The good news is that all three Clips did what they were supposed to do, and moreover, they looked pretty good doing it. Their plastic parts are a pretty good color match for the iPod shuffle - the ones we received were each as glossy white as you’d expect - DVforge apparently threw away a batch of Clips that weren’t quite iPod white, and the choice appears to have been for the better. Similarly, most of their metal parts are stainless steel, shiny and fairly full-sized iPod-like. We were a bit concerned when we saw what appeared to be imperfections in the metal inside the blister packaging, but with the exception of the gripper clip, which isn’t polished to a glossy finish, the imperfections turned out to be nothing more than a bit of machine grease, easily removed.

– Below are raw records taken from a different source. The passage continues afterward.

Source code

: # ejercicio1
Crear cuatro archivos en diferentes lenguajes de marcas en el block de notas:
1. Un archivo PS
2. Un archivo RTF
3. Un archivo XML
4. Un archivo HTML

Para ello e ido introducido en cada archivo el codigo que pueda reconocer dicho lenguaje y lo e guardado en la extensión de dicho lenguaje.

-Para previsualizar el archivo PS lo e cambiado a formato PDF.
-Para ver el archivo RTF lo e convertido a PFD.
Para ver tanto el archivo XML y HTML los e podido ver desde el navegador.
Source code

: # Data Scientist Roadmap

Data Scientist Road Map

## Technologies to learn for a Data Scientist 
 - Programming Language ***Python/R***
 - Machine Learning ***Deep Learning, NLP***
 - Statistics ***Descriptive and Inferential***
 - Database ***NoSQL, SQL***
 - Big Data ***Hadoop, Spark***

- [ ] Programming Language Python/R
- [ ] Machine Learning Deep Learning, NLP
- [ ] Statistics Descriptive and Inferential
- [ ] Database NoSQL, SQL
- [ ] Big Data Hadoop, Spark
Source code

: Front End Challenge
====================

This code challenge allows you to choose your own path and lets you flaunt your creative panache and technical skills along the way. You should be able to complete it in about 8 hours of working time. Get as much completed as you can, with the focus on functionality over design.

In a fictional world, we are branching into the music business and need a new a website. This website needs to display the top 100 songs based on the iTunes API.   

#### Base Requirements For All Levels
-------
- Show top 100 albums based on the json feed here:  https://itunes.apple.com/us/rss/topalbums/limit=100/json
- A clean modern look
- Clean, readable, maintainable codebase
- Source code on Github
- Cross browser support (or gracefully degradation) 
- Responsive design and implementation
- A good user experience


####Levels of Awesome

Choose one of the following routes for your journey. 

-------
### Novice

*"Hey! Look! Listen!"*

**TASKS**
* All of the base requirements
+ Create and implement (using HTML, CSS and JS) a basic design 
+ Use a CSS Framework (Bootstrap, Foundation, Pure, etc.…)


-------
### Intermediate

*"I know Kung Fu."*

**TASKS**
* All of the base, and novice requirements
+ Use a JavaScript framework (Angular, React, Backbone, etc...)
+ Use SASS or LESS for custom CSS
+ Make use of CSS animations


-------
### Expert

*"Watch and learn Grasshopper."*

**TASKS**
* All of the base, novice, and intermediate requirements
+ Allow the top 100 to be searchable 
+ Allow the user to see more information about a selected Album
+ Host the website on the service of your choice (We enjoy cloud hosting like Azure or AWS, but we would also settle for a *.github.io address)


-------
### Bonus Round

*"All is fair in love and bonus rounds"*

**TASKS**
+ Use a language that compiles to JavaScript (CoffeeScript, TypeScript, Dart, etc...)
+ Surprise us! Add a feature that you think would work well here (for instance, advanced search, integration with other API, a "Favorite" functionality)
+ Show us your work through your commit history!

The bad news is that The Clips are a little rough around the edges, though generally not in ways that most people will mind for the low price. Close inspection of each of the clips reveals small glue seams and sizing imperfections that aren’t issues on Apple’s original parts. Most of these little issues is so small that it’s hard to care much about them, but there’s one that obsessive iPod fans may worry over: the gripper clip’s metal alligator teeth. one of which comes into contact with the shuffle’s glossy plastic rear. There’s no need to be concerned unless you actively press the teeth into the shuffle’s rear - it doesn’t make damaging contact under normal circumstances.
If you’re hoping to use The Clips with rubberized iPod shuffle cases, you’ll need to use either the gripper clip or the push pin cap, which both work without incident. Unfortunately, like DLO’s Flip Clip, DVforge’s belt clip won’t unless you’re using a super-thin case; the clip’s metal back is too tightly aligned with the shuffle to work with thicker, more protective shuffle options. But with the gripper clip and push pin as options, you won’t likely mind.
Overall, and like the best of their current competitors, The Clips are a good but not outstanding option, most recommendable because of the value they represent over other options. If you need a simple belt or other iPod shuffle clip and aren’t looking for protection, there’s no major reason save stylistic preference to prefer the otther options we’ve reviewed. This is a good offering from DVforge, and properly priced.